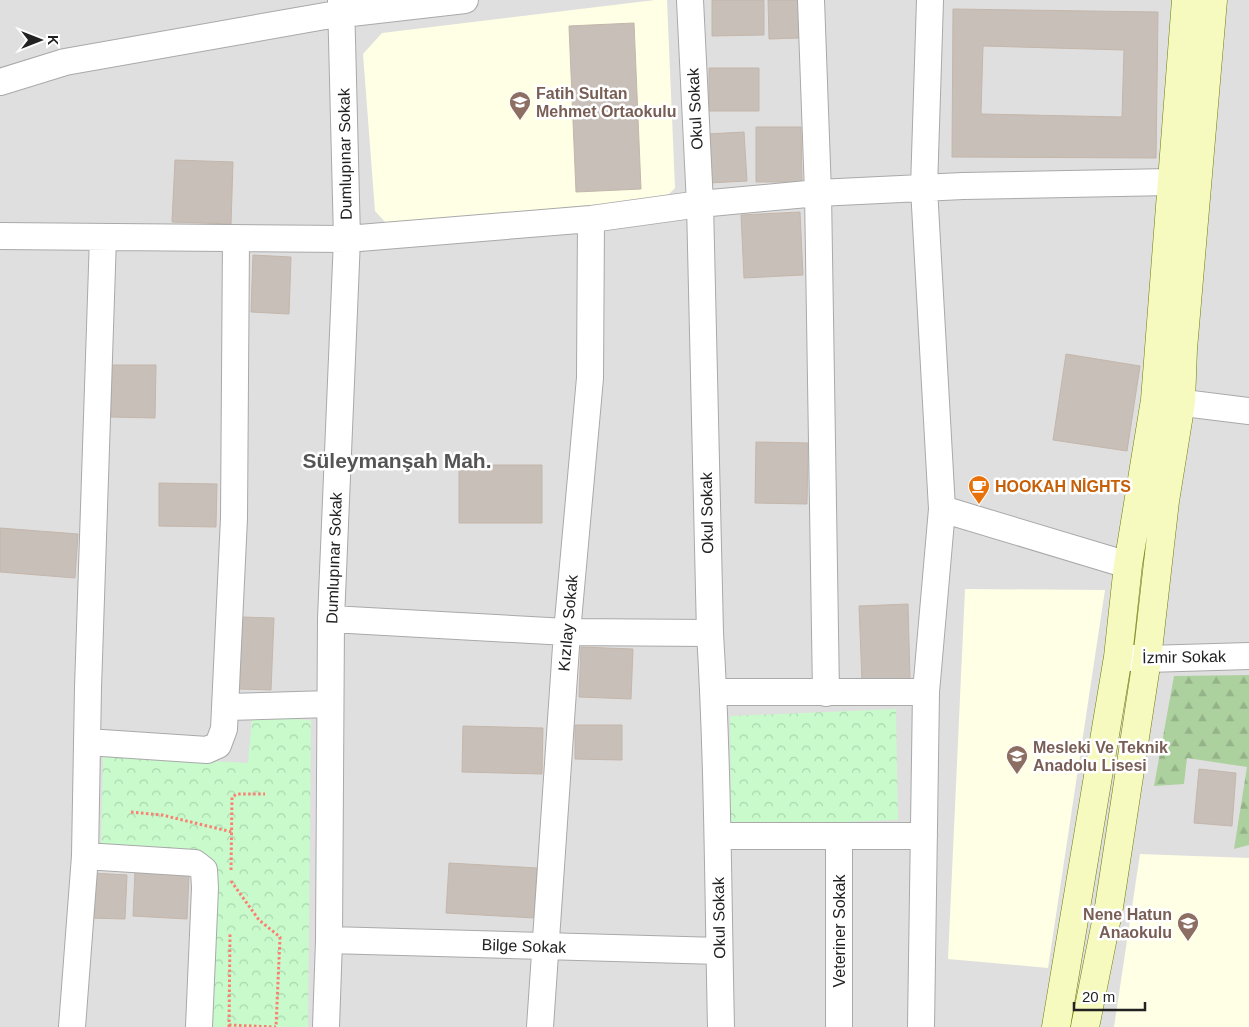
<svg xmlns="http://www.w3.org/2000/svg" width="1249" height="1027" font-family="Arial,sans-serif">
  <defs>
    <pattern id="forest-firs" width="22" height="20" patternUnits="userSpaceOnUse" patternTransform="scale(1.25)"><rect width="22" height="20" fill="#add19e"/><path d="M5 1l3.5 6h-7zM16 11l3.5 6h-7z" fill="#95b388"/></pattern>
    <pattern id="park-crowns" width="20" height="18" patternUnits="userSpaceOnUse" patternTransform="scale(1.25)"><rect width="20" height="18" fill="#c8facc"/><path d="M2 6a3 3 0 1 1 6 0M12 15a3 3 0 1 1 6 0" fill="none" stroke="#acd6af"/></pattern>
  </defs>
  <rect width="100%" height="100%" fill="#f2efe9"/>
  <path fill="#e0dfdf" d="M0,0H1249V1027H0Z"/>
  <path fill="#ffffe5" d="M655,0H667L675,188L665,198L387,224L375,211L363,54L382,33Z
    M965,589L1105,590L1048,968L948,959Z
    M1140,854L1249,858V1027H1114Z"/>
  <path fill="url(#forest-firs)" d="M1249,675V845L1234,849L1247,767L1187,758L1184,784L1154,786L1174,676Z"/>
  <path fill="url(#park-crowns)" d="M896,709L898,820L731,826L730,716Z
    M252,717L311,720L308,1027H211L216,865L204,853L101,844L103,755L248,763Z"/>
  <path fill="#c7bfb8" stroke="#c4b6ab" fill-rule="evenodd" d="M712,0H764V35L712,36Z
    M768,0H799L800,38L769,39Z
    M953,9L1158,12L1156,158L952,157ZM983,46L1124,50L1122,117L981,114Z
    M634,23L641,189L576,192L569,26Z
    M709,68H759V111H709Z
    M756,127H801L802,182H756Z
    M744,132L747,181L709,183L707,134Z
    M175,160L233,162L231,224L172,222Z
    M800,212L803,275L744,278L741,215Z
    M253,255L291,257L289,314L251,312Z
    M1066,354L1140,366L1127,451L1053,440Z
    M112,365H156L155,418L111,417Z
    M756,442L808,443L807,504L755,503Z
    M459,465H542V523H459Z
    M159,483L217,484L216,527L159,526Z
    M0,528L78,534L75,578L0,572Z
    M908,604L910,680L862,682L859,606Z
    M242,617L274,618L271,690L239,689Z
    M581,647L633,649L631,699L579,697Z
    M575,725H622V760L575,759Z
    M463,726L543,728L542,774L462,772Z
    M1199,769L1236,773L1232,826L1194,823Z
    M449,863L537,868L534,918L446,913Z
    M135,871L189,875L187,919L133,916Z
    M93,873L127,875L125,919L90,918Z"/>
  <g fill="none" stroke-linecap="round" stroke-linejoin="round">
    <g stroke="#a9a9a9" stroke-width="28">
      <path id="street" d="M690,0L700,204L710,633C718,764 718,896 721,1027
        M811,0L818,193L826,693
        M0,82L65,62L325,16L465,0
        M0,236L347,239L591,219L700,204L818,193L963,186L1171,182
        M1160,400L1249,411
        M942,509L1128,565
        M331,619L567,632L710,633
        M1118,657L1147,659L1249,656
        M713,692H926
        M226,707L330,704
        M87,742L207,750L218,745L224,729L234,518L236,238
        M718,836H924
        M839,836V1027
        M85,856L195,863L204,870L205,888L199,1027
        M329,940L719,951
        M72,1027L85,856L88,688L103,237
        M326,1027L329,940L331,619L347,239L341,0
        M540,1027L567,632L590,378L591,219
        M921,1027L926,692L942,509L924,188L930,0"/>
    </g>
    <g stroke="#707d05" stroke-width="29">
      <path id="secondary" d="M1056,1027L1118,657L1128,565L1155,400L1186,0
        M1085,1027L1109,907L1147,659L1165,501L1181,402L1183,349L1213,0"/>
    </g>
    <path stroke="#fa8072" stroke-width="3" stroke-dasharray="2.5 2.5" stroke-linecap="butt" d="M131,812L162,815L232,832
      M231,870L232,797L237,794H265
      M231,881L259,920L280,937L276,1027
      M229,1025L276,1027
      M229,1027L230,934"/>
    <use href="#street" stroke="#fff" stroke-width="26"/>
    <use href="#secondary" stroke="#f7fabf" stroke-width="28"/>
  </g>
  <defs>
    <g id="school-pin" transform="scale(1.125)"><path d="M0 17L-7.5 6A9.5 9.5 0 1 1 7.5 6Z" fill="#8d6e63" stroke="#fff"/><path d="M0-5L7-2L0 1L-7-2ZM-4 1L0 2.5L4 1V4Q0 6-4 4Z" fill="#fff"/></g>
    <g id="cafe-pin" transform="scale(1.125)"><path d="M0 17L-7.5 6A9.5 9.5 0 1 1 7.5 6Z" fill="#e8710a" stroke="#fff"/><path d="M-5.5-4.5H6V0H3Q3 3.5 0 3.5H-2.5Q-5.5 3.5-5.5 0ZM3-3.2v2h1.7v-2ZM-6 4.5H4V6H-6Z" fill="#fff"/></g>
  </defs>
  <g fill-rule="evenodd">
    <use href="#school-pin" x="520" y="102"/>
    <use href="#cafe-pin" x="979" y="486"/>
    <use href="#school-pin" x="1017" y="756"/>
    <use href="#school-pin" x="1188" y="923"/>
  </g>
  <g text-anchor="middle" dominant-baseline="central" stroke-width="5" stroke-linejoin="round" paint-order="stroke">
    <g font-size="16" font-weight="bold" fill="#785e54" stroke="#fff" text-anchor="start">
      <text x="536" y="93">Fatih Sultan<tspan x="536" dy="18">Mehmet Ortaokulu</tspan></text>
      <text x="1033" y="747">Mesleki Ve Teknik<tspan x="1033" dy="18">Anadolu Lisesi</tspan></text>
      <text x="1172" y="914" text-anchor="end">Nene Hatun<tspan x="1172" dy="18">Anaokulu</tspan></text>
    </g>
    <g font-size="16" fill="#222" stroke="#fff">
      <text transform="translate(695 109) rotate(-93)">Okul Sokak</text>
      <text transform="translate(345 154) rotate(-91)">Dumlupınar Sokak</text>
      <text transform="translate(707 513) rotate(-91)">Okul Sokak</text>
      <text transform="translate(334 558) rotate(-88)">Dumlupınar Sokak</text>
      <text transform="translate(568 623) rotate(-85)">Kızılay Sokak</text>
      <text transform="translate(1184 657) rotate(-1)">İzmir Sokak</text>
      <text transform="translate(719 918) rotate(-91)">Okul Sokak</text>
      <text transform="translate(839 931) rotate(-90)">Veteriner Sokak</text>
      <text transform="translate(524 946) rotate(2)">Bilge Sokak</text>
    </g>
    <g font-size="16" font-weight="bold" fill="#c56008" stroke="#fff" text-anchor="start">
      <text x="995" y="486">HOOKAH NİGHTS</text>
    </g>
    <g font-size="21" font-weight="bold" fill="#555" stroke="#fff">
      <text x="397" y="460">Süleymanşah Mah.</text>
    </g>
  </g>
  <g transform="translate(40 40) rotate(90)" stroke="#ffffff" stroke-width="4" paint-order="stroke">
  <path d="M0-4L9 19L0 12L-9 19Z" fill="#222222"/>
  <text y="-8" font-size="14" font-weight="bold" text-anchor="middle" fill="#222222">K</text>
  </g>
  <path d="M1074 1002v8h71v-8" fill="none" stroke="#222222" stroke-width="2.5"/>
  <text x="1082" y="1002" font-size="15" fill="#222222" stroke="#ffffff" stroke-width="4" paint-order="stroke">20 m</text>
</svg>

---

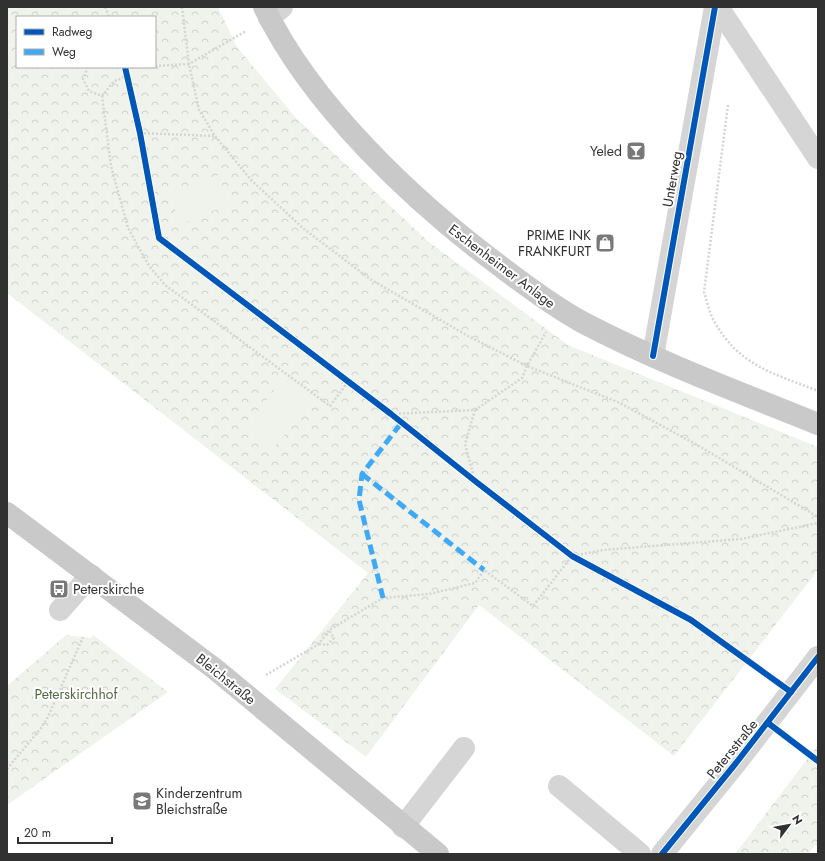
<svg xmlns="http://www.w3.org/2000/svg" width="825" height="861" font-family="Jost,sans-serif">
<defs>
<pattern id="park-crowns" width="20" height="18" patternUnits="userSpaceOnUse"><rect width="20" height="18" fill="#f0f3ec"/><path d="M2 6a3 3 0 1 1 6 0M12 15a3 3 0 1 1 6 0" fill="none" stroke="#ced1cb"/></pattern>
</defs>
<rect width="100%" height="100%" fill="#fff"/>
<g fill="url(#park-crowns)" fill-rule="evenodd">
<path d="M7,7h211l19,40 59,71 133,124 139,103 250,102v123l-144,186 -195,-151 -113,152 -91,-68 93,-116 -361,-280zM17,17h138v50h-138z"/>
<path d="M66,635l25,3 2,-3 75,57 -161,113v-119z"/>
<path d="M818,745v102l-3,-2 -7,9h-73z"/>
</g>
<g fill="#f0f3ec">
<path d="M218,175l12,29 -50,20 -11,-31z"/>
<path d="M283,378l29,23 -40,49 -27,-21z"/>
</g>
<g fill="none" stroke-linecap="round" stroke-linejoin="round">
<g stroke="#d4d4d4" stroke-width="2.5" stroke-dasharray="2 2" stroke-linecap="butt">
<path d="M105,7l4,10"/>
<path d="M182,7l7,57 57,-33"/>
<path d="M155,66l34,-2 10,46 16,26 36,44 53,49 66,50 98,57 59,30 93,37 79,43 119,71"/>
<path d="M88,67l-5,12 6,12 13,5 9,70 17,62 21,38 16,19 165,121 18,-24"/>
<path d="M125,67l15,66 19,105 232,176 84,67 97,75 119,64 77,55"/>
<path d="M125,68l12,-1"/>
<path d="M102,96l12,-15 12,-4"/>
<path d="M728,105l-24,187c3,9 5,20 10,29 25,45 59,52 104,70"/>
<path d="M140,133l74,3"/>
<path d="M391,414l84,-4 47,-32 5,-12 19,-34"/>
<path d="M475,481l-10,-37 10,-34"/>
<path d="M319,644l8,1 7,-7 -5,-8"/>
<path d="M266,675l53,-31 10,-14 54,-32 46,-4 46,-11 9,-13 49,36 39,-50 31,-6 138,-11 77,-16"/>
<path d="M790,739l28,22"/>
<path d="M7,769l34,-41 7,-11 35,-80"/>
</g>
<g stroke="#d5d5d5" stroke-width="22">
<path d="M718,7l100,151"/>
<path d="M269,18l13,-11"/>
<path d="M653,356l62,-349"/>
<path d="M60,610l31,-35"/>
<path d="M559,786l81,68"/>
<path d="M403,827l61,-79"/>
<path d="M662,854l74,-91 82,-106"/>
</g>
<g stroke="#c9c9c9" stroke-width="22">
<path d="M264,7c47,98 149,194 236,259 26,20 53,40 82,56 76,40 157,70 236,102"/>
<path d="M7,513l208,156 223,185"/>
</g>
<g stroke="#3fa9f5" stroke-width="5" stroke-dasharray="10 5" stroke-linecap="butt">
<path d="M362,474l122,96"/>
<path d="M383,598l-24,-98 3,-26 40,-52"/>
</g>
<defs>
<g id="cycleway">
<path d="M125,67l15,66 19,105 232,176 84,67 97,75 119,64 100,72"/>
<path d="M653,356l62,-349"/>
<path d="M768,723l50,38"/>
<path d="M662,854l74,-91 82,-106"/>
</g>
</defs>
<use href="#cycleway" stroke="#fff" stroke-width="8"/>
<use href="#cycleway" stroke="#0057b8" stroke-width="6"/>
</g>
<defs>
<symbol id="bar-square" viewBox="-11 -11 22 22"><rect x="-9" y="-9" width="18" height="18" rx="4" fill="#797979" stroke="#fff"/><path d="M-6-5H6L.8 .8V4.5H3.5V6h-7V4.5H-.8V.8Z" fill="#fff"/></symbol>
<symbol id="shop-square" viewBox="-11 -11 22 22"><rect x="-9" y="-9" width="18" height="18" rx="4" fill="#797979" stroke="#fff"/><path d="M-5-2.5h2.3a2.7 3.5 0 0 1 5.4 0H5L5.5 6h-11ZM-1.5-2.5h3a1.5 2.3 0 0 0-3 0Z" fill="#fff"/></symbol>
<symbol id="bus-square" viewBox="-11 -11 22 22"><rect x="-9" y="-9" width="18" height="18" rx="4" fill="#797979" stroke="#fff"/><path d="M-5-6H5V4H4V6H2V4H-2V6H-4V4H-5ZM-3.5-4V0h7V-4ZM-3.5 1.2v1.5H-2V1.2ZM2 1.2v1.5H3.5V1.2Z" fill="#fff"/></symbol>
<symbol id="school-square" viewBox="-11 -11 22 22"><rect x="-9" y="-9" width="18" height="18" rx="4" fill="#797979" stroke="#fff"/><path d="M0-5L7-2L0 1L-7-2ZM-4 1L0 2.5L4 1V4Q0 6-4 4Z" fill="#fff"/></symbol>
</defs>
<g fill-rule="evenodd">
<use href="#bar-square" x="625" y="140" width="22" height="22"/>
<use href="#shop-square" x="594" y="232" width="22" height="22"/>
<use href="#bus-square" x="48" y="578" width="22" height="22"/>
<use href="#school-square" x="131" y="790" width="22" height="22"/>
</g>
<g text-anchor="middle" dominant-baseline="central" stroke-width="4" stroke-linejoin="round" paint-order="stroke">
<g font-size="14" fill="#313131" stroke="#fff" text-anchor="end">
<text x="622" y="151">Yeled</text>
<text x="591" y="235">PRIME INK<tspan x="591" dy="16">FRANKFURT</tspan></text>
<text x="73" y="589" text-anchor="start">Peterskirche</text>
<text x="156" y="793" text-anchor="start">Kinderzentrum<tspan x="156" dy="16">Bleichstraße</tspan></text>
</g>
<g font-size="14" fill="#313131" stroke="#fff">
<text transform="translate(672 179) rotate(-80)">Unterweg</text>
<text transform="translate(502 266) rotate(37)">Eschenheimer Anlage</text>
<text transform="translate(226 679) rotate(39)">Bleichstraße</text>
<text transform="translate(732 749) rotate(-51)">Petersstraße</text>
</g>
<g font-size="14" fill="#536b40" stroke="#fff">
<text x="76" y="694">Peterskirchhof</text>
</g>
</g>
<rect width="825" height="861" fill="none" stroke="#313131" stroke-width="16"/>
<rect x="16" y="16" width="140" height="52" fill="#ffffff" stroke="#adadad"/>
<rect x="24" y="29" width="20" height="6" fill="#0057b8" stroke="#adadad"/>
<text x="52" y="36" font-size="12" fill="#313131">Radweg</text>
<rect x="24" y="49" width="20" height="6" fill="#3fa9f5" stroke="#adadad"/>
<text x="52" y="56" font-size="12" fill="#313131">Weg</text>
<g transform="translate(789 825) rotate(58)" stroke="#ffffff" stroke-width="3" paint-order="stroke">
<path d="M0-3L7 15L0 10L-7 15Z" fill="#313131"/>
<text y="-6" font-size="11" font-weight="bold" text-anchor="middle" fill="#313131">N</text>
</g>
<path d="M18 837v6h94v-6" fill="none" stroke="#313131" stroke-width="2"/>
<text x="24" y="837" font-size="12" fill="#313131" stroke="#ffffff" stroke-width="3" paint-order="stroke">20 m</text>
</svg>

| Aim of the task |
Copy out each line of the listing that holds "dominant".

| Worked solution |
  <g text-anchor="middle" dominant-baseline="central" stroke-width="5" stroke-linejoin="round" paint-order="stroke">
<g text-anchor="middle" dominant-baseline="central" stroke-width="4" stroke-linejoin="round" paint-order="stroke">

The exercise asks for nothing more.